▸ Input records:

==*==

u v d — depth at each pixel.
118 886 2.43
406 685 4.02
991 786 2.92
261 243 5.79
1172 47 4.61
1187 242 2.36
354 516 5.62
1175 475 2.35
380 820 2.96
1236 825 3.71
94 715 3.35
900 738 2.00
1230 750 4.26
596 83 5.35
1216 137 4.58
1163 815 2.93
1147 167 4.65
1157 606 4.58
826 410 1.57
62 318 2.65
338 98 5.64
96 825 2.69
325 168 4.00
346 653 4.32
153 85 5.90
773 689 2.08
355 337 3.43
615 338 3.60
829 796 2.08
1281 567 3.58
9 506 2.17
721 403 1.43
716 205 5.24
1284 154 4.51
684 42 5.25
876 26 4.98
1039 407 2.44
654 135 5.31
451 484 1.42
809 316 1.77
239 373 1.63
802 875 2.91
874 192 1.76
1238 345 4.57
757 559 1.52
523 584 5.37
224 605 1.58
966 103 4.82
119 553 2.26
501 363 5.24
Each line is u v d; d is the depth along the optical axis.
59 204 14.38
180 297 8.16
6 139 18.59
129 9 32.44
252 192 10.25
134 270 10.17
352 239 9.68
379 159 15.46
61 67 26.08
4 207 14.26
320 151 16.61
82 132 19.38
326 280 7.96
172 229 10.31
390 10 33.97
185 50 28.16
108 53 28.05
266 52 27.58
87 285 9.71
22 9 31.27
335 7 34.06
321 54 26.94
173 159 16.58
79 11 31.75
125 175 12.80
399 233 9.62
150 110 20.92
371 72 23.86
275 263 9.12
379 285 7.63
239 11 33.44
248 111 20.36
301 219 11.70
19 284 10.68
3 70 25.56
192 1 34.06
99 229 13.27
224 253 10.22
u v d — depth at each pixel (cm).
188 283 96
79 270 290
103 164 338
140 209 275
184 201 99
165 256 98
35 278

==*==

▸ Exercise description: Write the number of lines in the data above that contain the word "depth", and add nothing to it.

▸ Solution: 3